Salah seorang petani tembakau asal Jember, Jawa Timur, Suwarno, menilai rencana pembatasan kadar nikotin di bawah 1 persen dan tar di bawah 10 persen akan berdampak langsung terhadap keberlangsungan usaha petani tembakau.
"Kami minta pemerintah dapat mencabut regulasi yang merugikan petani. Kami meminta pemangku kebijakan agar regulasi ini dibatalkan, jangan sampai diimplementasikan," ujar Suwarno yang merupakan Ketua Asosiasi Petani Tembakau Indonesia (APTI) DPC Jember, dikutip Rabu, 29 Juli 2026.
Dia menjelaskan bahwa tembakau merupakan komoditas unggulan di Jember yang menjadi sumber penghidupan bagi banyak masyarakat. Ribuan orang bergantung pada sektor ini, mulai dari proses pembibitan, budidaya, pengolahan, hingga ekspor.
"Jember punya varietas Besuki Na-Oogst dan Kasturi yang jadi andalan petani. Jika dipaksakan rancangan pembatasan kadar nikotin ini, semua yang terlibat dalam usaha tembakau dan sendi-sendi kehidupan masyarakat Jember akan terdampak," ujar Suwarno.
Menanggapi aksi penolakan dan aspirasi para petani tembakau, Kementerian Koordinator Pembangunan Manusia dan Kebudayaan (Kemenko PMK) menyatakan pembahasan rancangan aturan pembatasan kadar nikotin dan tar belum akan dilakukan dalam waktu dekat.
Pernyataan tersebut disampaikan melalui Kepala Biro Komunikasi Budi Prasetyo, Kepala Biro Hukum, Organisasi, dan Tata Laksana Syarip Hidayat, serta Asisten Deputi Peningkatan Kapasitas dan Ketahanan Kesehatan Nancy Dian Anggraeni.
Kemenko PMK juga menegaskan penyusunan kebijakan akan dilakukan secara hati-hati, berbasis data dan bukti ilmiah, dengan mempertimbangkan aspek kesehatan masyarakat, keberlanjutan ekonomi, perlindungan tenaga kerja, kesejahteraan petani, serta kepentingan nasional lainnya.
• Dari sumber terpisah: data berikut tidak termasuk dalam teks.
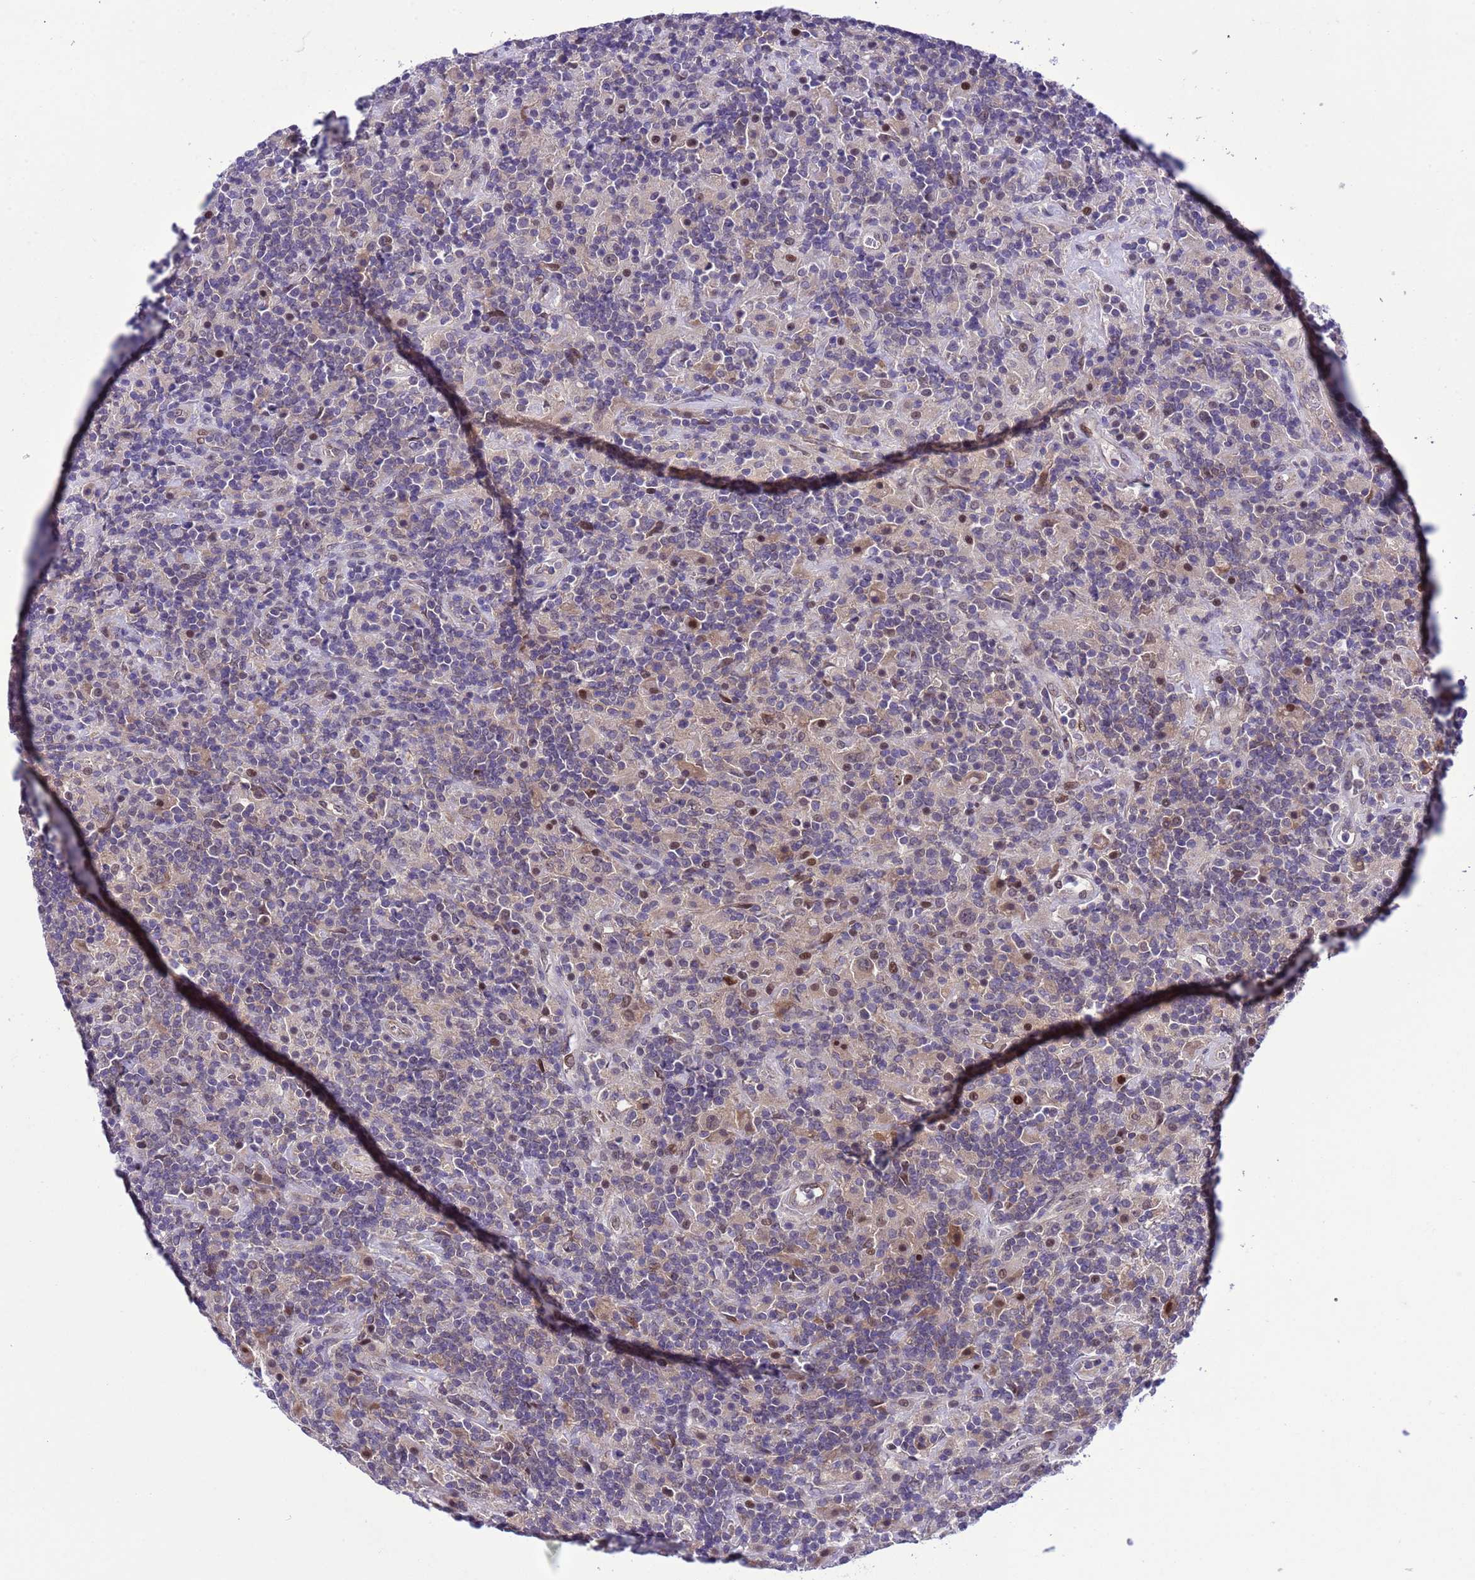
{"staining": {"intensity": "weak", "quantity": "25%-75%", "location": "cytoplasmic/membranous,nuclear"}, "tissue": "lymphoma", "cell_type": "Tumor cells", "image_type": "cancer", "snomed": [{"axis": "morphology", "description": "Hodgkin's disease, NOS"}, {"axis": "topography", "description": "Lymph node"}], "caption": "This image demonstrates IHC staining of human Hodgkin's disease, with low weak cytoplasmic/membranous and nuclear expression in about 25%-75% of tumor cells.", "gene": "RASD1", "patient": {"sex": "male", "age": 70}}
"Proses penyusunan rancangan pembatasan kadar nikotin dan tar ini masih panjang. Baru memasuki tahapan uji publik. Rancangan aturan ini tidak hanya menjadi domain Pak Menko PMK namun juga berkoordinasi dengan kementerian lain seperti Kemenperin, Kemendag. Jadi masih jauh, masih fase koordinasi antar kementerian/lembaga”, sebut Syarip Hidayat.
Penetapan ambang batas nikotin dan tar pada produk tembakau, lanjut Syarip, belum akan ditetapkan dalam waktu dekat sebagaimana informasi yang berkembang di petani. Substansi pembahasan mengenai pengaturan kadar nikotin dan tar, disebut masih akan dikaji secara komprehensif melalui koordinasi lintas kementerian, lembaga, pemerintah daerah, industri dan masyarakat.
"Kami mencoba mengakomodir berbagai kepentingan, baik dari kesehatan, termasuk dari ekonomi. Dan jangan sampai mata pencaharian masyarakat dimatikan. Kami berupaya mencari win-win solution. Maka, konsepnya adalah pengaturan dan pembatasan," tambah Syarip.
Dalam forum yang sama, Agus Parmuji, Ketua Umum DPN APTI mengingatkan agar rancangan ambang batas nikotin dan tar tidak mengorbankan petani. Meskipun proses pembahasan tidak dilakukan dalam waktu dekat, draft rancangan aturan yang terus bergulir membuat petani khawatir dan pesimis atas keberlangsungan ekonominya.
"Jangan sampai rakyat dikorbankan. Jangan sampai dalam proses penyusunan rancangan aturannya, Kemenko PMK remnya blong. Jangan lupa, bertani itu tidak bisa menunggu cepat atau lambatnya regulasi dibuat. Setiap hari kami harus tetap menanam dan mencari nafkah untuk memenuhi kebutuhan hidup. Jangan sampai sawah dan ladang kami dihancurkan. Ada 2,5 juta petani tembakau se-Indonesia yang bakal mati dengan rancangan aturan pembatasan kadar nikotin dan tar ini," tutup Agus.